Please print exactly the line containing "Y217520D02*" and every line after it to the end of the records below, and nothing more.

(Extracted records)
—————

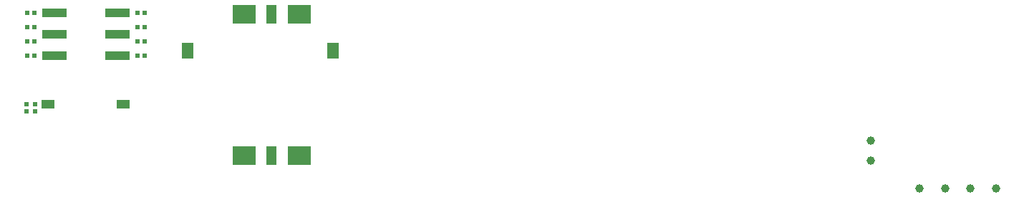
<source format=gbp>
G04*
G04 #@! TF.GenerationSoftware,Altium Limited,Altium Designer,20.0.13 (296)*
G04*
G04 Layer_Color=128*
%FSLAX25Y25*%
%MOIN*%
G70*
G01*
G75*
%ADD38R,0.02047X0.01850*%
%ADD48R,0.01850X0.02047*%
%ADD106C,0.03937*%
%ADD107R,0.11811X0.03937*%
%ADD108R,0.05906X0.04331*%
%ADD109R,0.05709X0.07677*%
%ADD110R,0.11024X0.08661*%
%ADD111R,0.04724X0.08661*%
D38*
X110878Y240614D02*
D03*
Y244000D02*
D03*
X106941Y240614D02*
D03*
Y244000D02*
D03*
D48*
X107217Y286500D02*
D03*
X110602D02*
D03*
X161784Y266500D02*
D03*
X158398D02*
D03*
X107217Y266500D02*
D03*
X110602D02*
D03*
X161784Y286500D02*
D03*
X158398D02*
D03*
X107217Y279833D02*
D03*
X110602D02*
D03*
X161784Y273167D02*
D03*
X158398D02*
D03*
X107217Y273167D02*
D03*
X110602D02*
D03*
X161784Y279833D02*
D03*
X158398D02*
D03*
D106*
X558095Y204724D02*
D03*
X500000Y226811D02*
D03*
Y217520D02*
D03*
X546283Y204724D02*
D03*
X522661D02*
D03*
X534472D02*
D03*
D107*
X119736Y286500D02*
D03*
Y276500D02*
D03*
Y266500D02*
D03*
X149264D02*
D03*
Y276500D02*
D03*
Y286500D02*
D03*
D108*
X152020Y244000D02*
D03*
X116980D02*
D03*
D109*
X181866Y268957D02*
D03*
X249425D02*
D03*
D110*
X208244Y286004D02*
D03*
X233756D02*
D03*
X208244Y219862D02*
D03*
X233756D02*
D03*
D111*
X221000Y286004D02*
D03*
Y219862D02*
D03*
M02*

</source>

—————

Result of this task
Y217520D02*
D03*
X546283Y204724D02*
D03*
X522661D02*
D03*
X534472D02*
D03*
D107*
X119736Y286500D02*
D03*
Y276500D02*
D03*
Y266500D02*
D03*
X149264D02*
D03*
Y276500D02*
D03*
Y286500D02*
D03*
D108*
X152020Y244000D02*
D03*
X116980D02*
D03*
D109*
X181866Y268957D02*
D03*
X249425D02*
D03*
D110*
X208244Y286004D02*
D03*
X233756D02*
D03*
X208244Y219862D02*
D03*
X233756D02*
D03*
D111*
X221000Y286004D02*
D03*
Y219862D02*
D03*
M02*

</source>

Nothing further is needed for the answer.